[[ Text passage open ]]
If you use `Category-Encoders` it will look like this code below.

In [9]:
# %%time
# this method didn't work because of RAM memory. 
# so we have to use pd.dummies 
# OHE_encoder = OneHotEncoder(feature_list)
# train_ohe = OHE_encoder.fit_transform(train)
# test_ohe = OHE_encoder.transform(test)

## 3. Sum Encoder (Deviation Encoder, Effect Encoder)

**Sum Encoder** compares the mean of the dependent variable (target) for a given level of a categorical column to the overall mean of the target. 

Sum Encoding is very similar to OHE and both of them are commonly used in Linear Regression (LR) types of models.

If you use `Category-Encoders` it will look like this code below.

In [10]:
# %%time
# this method didn't work because of RAM memory. 
# SE_encoder =SumEncoder(feature_list)
# train_se = SE_encoder.fit_transform(train[feature_list], target)
# test_se = SE_encoder.transform(test[feature_list])

## 4. Helmert Encoder

**Helmert Encoding** is a third commonly used type of categorical encoding for regression along with OHE and Sum Encoding. 

It compares each level of a categorical variable to the mean of the subsequent levels. 

This type of encoding can be useful in certain situations where levels of the categorical variable are ordered. (not this dataset)

If you use `Category-Encoders` it will look like this code below.
[[ Text passage closed ]]
[[ Recorded data open ]]
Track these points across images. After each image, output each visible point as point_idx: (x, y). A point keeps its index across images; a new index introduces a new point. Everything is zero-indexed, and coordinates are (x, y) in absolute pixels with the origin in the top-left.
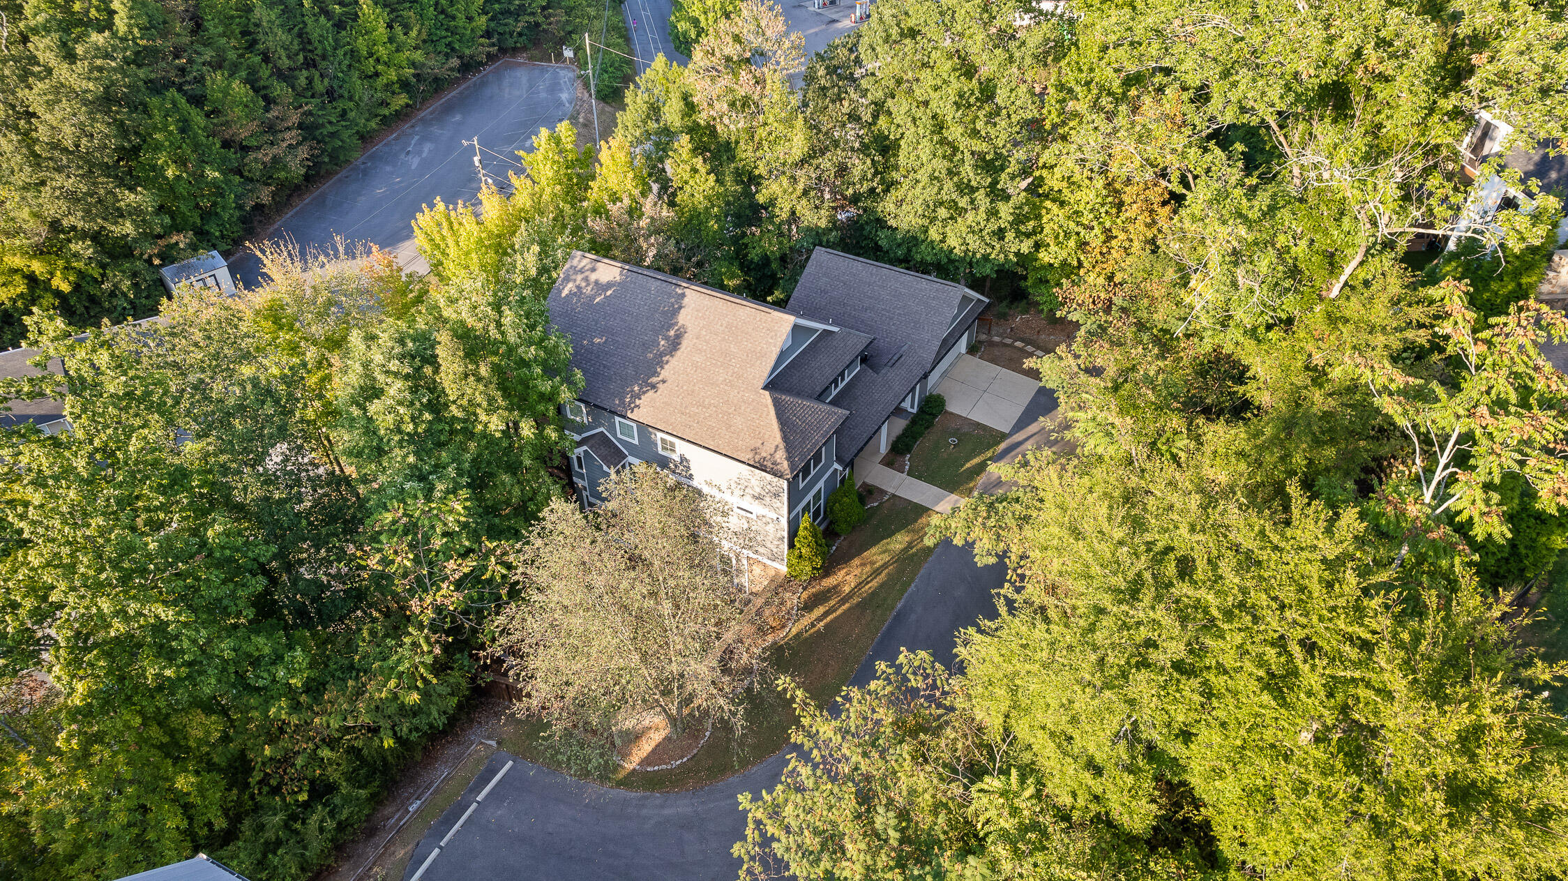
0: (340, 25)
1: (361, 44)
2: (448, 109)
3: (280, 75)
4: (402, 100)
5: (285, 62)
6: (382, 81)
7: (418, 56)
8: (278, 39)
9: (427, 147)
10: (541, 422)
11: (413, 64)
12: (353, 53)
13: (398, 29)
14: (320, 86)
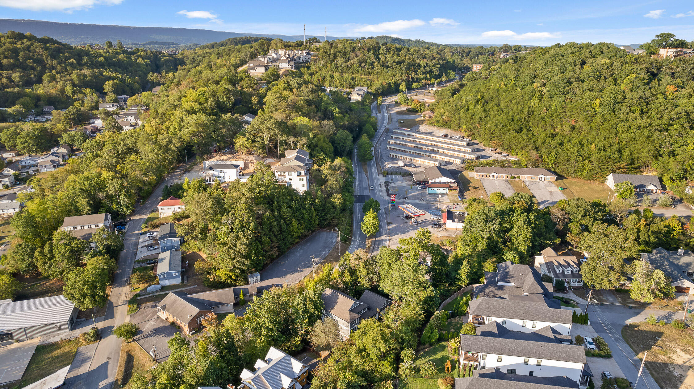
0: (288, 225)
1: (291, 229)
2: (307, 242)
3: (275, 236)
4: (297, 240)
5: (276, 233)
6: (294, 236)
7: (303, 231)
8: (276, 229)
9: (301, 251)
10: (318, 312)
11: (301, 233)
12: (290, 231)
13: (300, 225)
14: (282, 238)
[[ Recorded data closed ]]
Brief A
State whether each statement agrees with the passage on categorical encoders, giving yes or no with the deciding words of the passage quoted: (i) Sum Encoding is commonly used in Linear Regression types of models; (ii) Helmert Encoding compares each level of a categorical variable to the mean of the preceding levels; (iii) the Sum Encoder method ran successfully within the available RAM.
Brief B
Extend the passage on categorical encoders, starting right after its final sentence.

Final answer A
(i) Yes: "both of them are commonly used in Linear Regression (LR) types of models."
(ii) No: "It compares each level of a categorical variable to the mean of the subsequent levels."
(iii) No: "this method didn't work because of RAM memory."

Final answer B
In [11]:
# %%time
# this method didn't work because of RAM memory. 
# HE_encoder = HelmertEncoder(feature_list)
# train_he = HE_encoder.fit_transform(train[feature_list], target)
# test_he = HE_encoder.transform(test[feature_list])

## 5. Frequency Encoder

This method encodes by frequency.

Create a new feature with the number of categories from the training data.

I will not proceed separately in this data.

## 6. Target Encoder

This is a work in progress for many kernels.

The encoded category values are calculated according to the following formulas:

$$s = \frac{1}{1+exp(-\frac{n-mdl}{a})}$$

$$\hat{x}^k = prior * (1-s) + s * \frac{n^{+}}{n}$$

- mdl means **'min data in leaf'**
- a means **'smooth parameter, power of regularization'**

Target Encoder is a powerful, but it has a huuuuuge disadvantage 

> **target leakage**: it uses information about the target.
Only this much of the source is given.